2) I mentioned the obvious, that some delusions are quite dangerous to self and others, but some can be quite useful. For example, a man thinks he is fated to find the cure to pancreatic cancer. He works and works his whole career to find the cure, and never does, however he makes many important and useful and even life-saving discoveries along the way. If it hadn't been for the persistent delusion, he would never have made any of the discoveries.

3) Some illusions seem to stem from ones own personal, idiosyncratic perceptual apparatus and experience base. Some illusions, like the psychological illusions presented in every psychology class on perception, seem to stem from the human perceptual apparatus in general. Others are probably mammalian. (Some might speculate that even the most primitive animals and plants can have a type of hallucination and delusion.) Other illusions are peculiar to the individual.

4) It seems that delusions (unlike fleeting hallucinations or errors or mistakes or illusions) are need based. In these cases there seems to be something in us that needs to see things a certain way and that supports the way of looking at things and makes it persist in the face of all evidence. It is easy to see this in pleasant delusions — for example, where we think we are infallible or that we can not be seriously injured or that we can eat anything or do anything without it affecting us negatively — as we can see how they compensate our perceptions of our own weakness. It is more difficult to see why we might think we are awful people when we are not or that a spouse is unfaithful when he or she isn't (the Law of Compensation may help explain the process).
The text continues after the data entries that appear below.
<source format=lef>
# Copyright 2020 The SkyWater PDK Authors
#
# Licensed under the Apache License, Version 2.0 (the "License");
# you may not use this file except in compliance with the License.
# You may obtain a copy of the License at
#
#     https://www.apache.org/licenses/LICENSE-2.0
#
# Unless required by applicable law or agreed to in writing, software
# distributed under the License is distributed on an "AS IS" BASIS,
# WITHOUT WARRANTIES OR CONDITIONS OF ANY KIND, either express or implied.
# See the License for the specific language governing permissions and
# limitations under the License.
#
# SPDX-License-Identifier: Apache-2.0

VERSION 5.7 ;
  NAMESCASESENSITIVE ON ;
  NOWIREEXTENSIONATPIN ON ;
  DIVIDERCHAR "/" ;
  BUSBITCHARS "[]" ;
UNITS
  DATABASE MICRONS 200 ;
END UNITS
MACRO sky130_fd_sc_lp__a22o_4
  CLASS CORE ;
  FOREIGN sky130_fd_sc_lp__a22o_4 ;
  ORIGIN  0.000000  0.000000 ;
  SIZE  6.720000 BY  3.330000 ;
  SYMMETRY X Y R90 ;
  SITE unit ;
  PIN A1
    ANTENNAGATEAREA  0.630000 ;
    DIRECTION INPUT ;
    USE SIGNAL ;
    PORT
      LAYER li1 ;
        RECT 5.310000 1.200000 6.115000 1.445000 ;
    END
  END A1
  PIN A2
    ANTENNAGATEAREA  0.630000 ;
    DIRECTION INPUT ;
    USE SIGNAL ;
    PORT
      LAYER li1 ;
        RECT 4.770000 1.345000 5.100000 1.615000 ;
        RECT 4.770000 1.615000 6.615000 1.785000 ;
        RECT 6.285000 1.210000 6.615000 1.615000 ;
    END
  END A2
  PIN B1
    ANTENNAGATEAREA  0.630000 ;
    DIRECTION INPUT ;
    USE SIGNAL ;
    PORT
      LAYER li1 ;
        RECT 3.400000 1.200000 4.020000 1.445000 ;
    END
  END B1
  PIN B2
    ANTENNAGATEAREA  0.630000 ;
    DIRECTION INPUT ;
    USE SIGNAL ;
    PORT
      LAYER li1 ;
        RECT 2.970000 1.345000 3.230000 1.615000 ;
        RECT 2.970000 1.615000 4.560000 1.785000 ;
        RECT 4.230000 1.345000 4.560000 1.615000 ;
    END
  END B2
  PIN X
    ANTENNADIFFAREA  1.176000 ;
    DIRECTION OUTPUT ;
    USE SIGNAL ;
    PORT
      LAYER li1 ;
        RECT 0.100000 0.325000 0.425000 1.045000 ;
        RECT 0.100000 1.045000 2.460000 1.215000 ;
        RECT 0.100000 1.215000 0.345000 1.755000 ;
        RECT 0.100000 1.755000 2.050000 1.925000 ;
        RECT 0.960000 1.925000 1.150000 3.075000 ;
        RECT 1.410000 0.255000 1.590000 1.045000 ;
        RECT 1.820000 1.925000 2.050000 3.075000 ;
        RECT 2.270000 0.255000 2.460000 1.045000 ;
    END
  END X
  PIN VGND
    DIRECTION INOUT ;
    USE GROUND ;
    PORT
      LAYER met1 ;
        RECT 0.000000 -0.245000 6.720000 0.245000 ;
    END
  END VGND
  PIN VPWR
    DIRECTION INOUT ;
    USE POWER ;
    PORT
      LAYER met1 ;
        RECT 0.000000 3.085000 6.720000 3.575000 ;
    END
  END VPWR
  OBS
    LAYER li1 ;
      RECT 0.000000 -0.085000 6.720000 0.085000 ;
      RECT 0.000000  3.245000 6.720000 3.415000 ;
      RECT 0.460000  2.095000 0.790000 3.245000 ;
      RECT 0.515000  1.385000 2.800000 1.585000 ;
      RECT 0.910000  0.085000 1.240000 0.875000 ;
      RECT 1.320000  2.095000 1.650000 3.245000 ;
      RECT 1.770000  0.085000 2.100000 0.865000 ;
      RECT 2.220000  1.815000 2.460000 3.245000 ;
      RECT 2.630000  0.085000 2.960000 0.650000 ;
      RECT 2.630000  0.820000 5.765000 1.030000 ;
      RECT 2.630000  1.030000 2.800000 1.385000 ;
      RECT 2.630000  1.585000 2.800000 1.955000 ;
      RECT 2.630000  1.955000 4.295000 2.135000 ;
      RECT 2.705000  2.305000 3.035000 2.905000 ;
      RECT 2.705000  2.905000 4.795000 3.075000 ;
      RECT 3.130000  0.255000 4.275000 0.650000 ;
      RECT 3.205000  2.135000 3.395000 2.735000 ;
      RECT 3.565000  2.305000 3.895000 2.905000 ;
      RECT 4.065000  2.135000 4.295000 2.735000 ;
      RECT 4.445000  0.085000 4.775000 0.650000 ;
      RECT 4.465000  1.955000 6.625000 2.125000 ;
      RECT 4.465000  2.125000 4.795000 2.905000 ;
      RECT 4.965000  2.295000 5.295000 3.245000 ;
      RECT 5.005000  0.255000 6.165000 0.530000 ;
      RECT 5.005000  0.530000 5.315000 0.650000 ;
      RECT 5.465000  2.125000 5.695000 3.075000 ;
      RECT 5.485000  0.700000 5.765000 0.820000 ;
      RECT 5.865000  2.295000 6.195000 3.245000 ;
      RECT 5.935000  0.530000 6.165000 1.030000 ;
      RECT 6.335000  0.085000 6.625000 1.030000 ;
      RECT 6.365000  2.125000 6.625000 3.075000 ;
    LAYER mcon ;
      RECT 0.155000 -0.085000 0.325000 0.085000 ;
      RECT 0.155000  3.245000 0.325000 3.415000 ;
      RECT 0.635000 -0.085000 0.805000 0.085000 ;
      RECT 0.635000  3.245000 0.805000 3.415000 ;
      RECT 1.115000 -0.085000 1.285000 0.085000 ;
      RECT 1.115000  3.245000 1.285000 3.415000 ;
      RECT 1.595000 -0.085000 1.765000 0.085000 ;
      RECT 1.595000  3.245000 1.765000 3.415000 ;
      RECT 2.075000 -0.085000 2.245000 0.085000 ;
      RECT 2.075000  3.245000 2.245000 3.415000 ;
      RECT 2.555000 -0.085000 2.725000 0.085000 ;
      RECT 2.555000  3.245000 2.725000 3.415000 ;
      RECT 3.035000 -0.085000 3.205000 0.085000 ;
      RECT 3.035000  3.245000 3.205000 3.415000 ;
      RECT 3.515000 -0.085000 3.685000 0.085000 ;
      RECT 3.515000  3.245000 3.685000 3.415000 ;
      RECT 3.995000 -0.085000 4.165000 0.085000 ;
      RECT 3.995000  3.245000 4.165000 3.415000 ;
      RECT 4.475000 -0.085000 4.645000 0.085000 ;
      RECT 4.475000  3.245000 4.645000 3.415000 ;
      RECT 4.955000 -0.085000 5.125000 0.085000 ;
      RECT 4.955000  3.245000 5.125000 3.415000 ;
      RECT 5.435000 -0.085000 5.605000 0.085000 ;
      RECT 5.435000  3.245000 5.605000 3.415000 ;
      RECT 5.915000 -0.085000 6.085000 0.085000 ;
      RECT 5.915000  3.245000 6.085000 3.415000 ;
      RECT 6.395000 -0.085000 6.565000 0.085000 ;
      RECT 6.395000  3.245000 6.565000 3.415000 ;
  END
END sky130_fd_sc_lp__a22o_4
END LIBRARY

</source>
5) It is interesting, from a clinical point of view, that people who would never bow down to the dogmatic dicta of another living person (or of any author of a book), often accept, without question, the dogmatic dicta of some voice within that pronounces what is real and true. It can be useful for a person like this to think of the inner voice as just that, an independent inner voice or person, that should not be given into it blindly. Many marriages could probably be saved if the paranoid person would think to stand up to and argue with and cross examine the voice that pronounces their spouse;s infidelity. An inner dialogue would not remove the need (if there is such a need) on which the paranoia is based, but it would be a step in the process of self-knowledge that could eventually lead to the dissolution or containment of the delusion.
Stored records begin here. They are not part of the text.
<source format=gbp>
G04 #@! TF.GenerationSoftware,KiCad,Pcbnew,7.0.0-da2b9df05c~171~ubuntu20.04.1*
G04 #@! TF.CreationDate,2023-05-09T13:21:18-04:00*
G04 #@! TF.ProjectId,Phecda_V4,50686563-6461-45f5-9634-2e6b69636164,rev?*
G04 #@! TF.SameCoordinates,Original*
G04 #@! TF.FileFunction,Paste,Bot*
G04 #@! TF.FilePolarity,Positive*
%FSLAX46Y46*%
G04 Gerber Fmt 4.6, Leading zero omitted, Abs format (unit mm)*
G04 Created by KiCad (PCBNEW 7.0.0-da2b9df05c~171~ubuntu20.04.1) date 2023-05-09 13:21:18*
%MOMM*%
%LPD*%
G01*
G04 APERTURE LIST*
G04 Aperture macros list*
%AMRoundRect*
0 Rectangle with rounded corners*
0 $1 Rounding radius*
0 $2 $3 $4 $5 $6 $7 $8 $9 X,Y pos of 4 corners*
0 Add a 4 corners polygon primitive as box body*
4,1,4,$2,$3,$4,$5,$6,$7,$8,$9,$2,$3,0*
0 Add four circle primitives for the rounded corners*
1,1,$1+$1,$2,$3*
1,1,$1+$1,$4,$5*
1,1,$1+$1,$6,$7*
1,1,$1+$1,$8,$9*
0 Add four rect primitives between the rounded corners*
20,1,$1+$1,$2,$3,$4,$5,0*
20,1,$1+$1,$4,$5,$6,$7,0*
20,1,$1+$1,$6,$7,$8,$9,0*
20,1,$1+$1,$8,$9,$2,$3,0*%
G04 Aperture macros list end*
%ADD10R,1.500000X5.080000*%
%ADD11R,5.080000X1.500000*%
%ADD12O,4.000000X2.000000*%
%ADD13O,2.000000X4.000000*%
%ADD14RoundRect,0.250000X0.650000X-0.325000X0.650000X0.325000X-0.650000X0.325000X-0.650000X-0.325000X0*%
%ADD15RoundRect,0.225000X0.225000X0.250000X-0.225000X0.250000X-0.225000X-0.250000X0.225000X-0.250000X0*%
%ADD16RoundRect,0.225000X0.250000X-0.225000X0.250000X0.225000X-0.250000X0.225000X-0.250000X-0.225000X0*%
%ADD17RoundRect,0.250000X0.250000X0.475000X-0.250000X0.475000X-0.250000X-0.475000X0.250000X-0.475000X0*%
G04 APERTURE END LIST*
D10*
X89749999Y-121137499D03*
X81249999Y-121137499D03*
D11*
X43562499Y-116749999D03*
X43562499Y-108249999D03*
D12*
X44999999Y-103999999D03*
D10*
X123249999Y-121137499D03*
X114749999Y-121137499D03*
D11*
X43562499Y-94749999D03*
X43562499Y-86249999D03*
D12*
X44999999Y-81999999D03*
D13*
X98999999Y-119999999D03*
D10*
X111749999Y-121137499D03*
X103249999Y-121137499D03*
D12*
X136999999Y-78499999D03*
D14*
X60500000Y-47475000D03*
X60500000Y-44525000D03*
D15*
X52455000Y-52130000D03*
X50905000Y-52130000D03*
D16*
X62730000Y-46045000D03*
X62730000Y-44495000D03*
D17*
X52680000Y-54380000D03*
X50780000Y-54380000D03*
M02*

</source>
6) Illusions/Hallucinations/Delusions can be individual and isolated, discrete and self-contained, encapsulated and relatively separate from the rest of ones belief (perceptual) system, but they can also be giant chunks of a person's inner life, pretty nearly all encompassing. Some delusions can be like a tiny, but potent, alien germ that invades and infects a whole person. A person's paranoia can grow and grow, until the whole life is built around it. If the person doesn't withdraw totally in an angry, hurt state, he or she may still close off the feeling side and insulate the self from all intimacy and trust and, in this way, a sad and sorry state settles in on the person. This state can last a whole life time and become the person him or her self. It can become the person's personality and the person's reality.
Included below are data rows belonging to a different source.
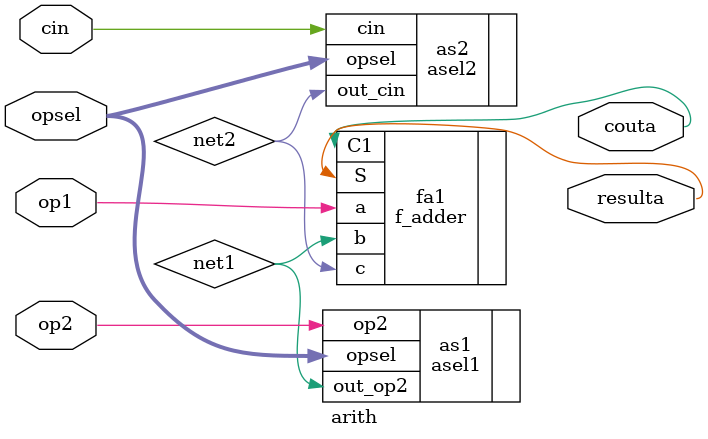
<source format=sv>
`timescale 1ns / 1ps
module arith (op1, op2, opsel, cin, couta, resulta);
input logic op1;
input logic op2;
input logic [2:0]opsel;
input logic cin;
output logic couta;
output logic resulta;

wire net1;
wire net2;

asel1 as1(.opsel(opsel[2:0]), .op2(op2), .out_op2(net1));
asel2 as2(.opsel(opsel[2:0]), .cin(cin), .out_cin(net2));

f_adder fa1(.a(op1), .b(net1), .c(net2), .S(resulta), .C1(couta));

endmodule   
</source>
7) If I understand the Buddhist idea at all, it seems Buddhists think that all life is a kind of illusion or need-based delusion. As we get older and older, as we reach a state where many of our needs have been met or are weaker and/or in which we realize they will never get met, life begins to feel more and more unreal with the things that seemed urgent and important fading into the dust of old memories.

It is interesting that the pleasant, naive, dream-like delusions of our youths, when they dissolve, can leave us frantic and miserable and desperate. But it is equally interesting and important that when the cynical and paranoid delusions of middle and old age begin to dissolve, there can be a feeling of a great liberation accompanied by feelings of joy and peace.